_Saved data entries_
□ □ □ □ □ □ □

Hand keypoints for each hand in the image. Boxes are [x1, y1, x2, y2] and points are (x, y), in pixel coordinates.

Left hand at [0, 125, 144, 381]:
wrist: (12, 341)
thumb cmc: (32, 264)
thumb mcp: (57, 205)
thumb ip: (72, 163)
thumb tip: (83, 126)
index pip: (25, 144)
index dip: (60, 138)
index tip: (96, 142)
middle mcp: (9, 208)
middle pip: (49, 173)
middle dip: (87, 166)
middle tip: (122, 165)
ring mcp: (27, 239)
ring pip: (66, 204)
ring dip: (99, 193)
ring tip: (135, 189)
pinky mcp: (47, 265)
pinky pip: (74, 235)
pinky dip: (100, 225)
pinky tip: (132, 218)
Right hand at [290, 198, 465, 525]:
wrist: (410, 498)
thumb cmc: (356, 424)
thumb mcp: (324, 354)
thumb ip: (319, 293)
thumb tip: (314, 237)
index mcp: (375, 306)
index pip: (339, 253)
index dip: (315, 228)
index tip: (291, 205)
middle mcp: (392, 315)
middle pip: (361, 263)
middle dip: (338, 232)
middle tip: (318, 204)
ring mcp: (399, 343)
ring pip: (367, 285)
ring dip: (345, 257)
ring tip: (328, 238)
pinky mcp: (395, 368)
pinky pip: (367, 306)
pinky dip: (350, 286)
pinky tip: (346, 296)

□ □ □ □ □ □ □

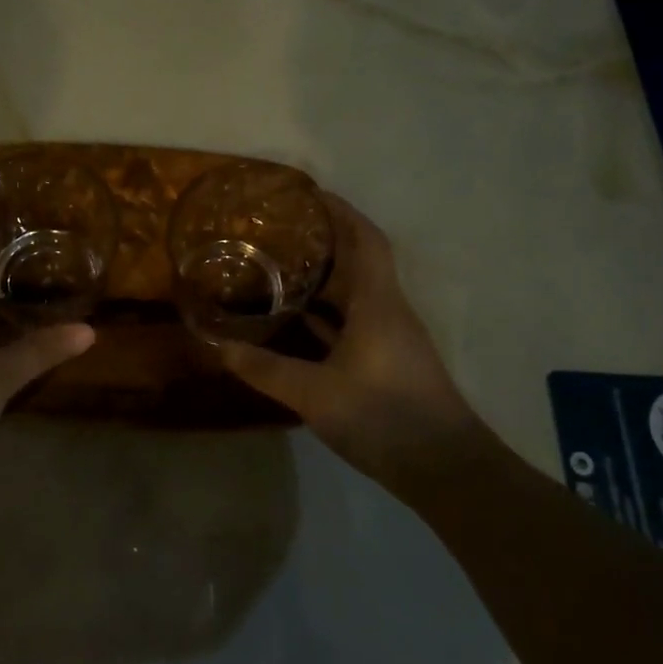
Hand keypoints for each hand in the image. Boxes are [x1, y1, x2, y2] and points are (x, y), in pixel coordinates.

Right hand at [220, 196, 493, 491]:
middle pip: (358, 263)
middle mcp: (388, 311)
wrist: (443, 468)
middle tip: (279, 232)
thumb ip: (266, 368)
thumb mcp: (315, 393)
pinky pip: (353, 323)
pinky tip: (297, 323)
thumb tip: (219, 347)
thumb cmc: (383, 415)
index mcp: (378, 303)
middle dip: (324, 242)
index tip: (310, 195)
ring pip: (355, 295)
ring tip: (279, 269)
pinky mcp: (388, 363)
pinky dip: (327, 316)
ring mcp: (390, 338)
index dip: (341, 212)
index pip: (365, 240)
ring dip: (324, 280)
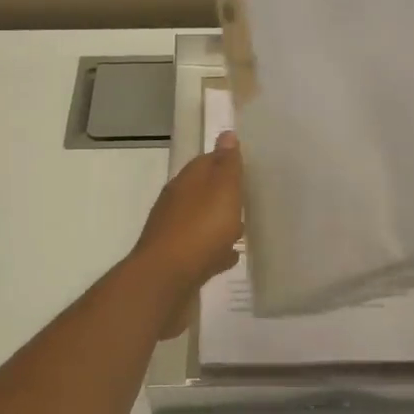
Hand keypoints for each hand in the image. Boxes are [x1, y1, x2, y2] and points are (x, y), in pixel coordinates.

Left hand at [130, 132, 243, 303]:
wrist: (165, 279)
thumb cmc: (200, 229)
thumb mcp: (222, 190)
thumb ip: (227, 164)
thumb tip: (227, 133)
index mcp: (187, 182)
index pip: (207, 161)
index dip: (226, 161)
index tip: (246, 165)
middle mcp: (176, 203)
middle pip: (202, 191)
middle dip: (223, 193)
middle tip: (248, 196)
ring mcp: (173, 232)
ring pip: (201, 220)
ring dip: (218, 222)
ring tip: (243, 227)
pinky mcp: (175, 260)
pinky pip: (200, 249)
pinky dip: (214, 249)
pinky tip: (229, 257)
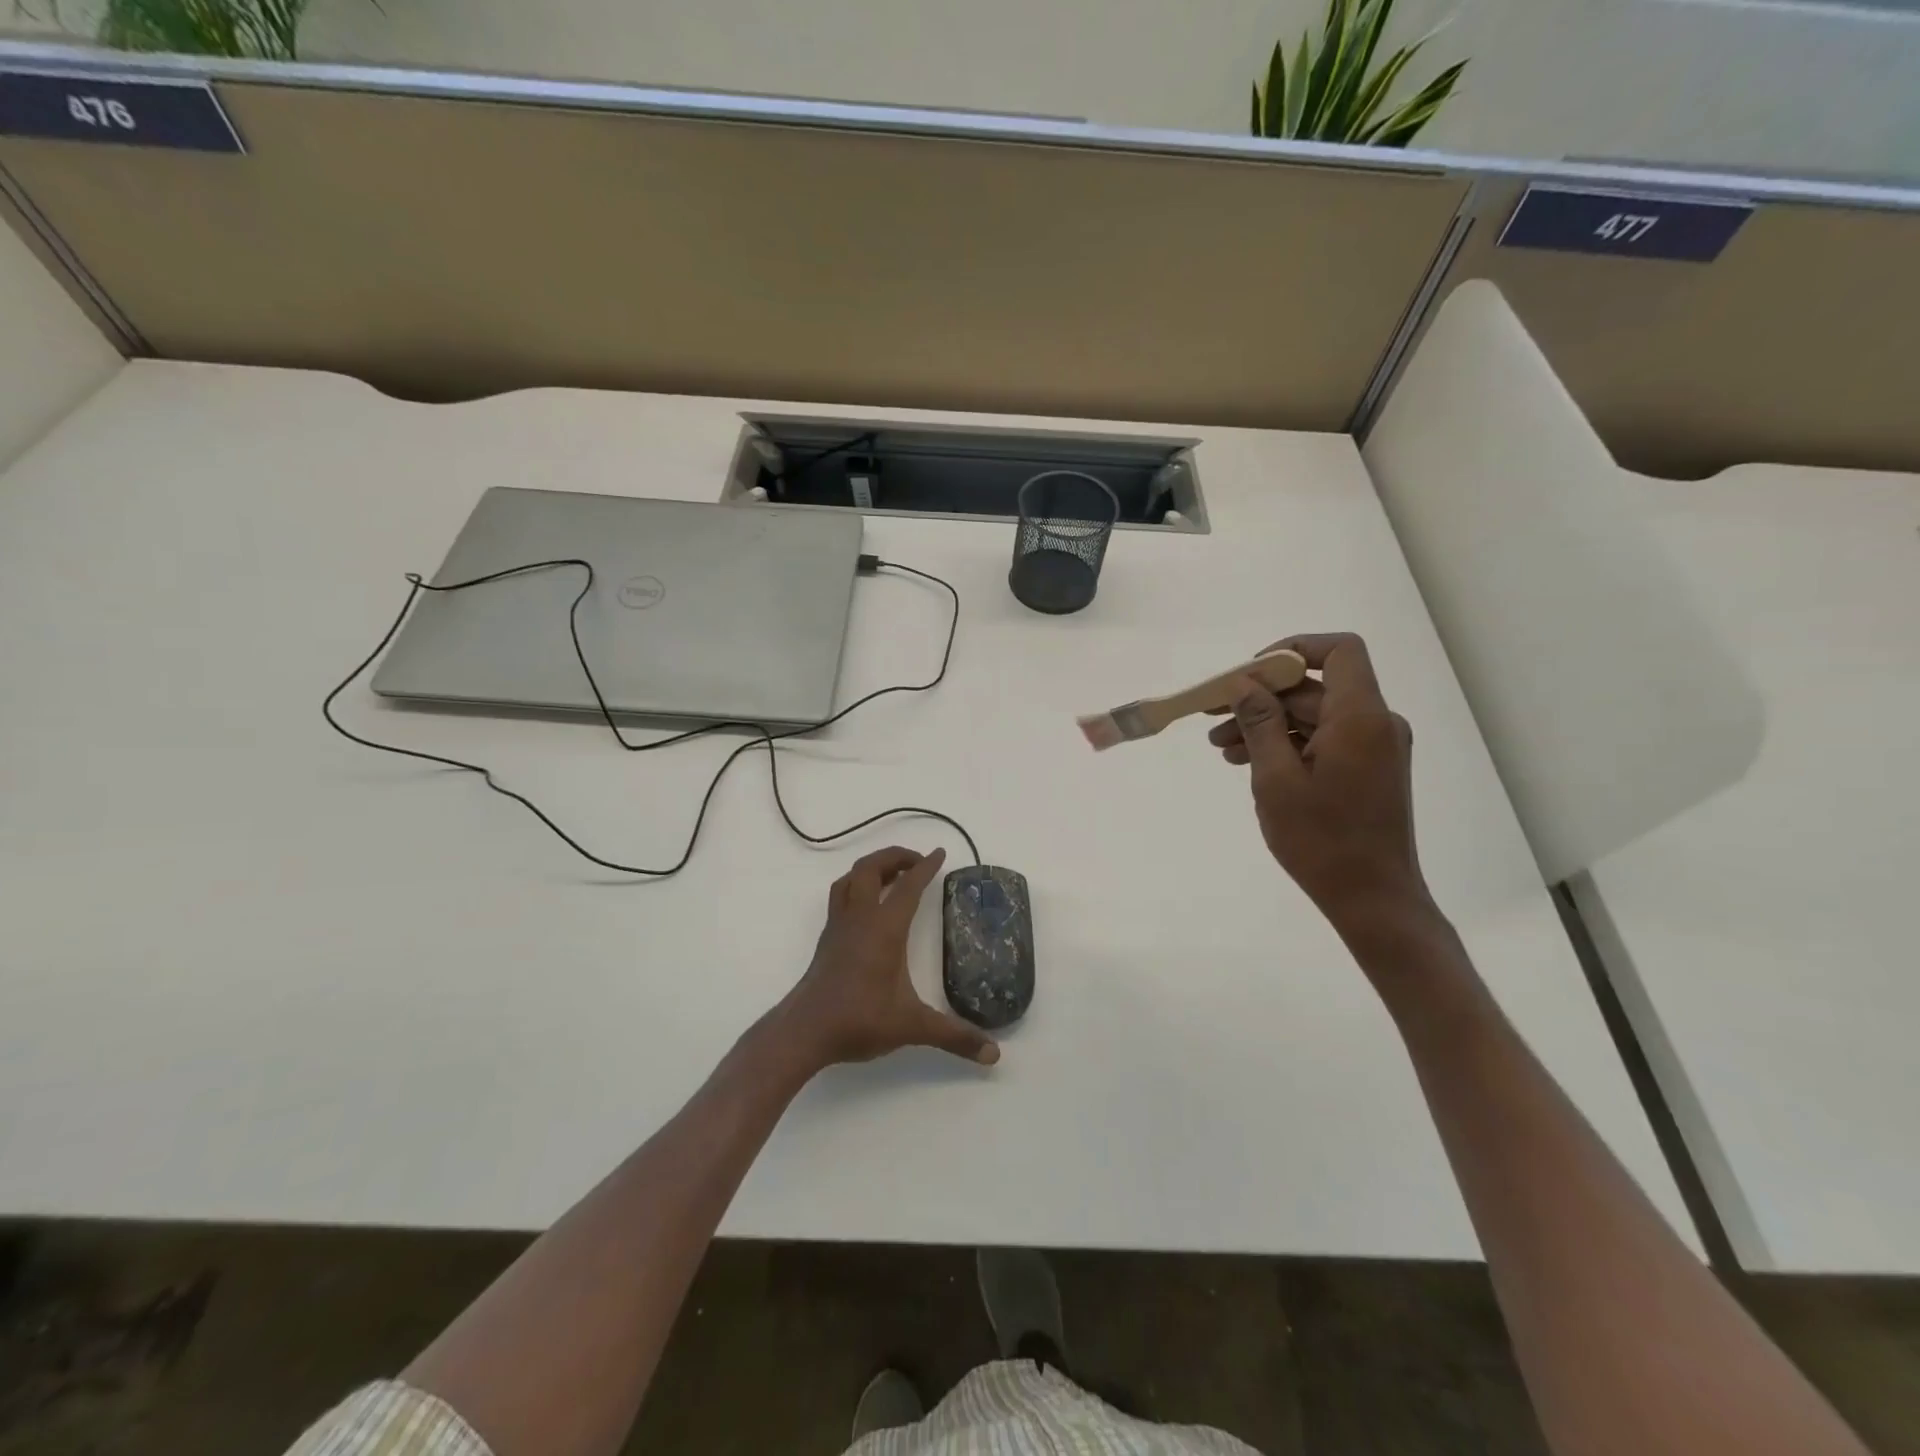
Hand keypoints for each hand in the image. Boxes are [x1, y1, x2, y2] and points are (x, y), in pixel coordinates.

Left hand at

□ □ □ □ □ □ □

_TASK OBJECTIVE_
Using only the entries above, output the line with "thumb cmc: (200, 229)", the line with "middle dip: (223, 193)", and all lines between them, exactly as they stand.

_RESULT OF THIS EXERCISE_
thumb cmc: (200, 229)
thumb mcp: (222, 190)
thumb ip: (227, 164)
thumb tip: (227, 133)
index mcp: (187, 182)
index pip: (207, 161)
index dip: (226, 161)
index tip: (246, 165)
middle mcp: (176, 203)
middle pip: (202, 191)
middle dip: (223, 193)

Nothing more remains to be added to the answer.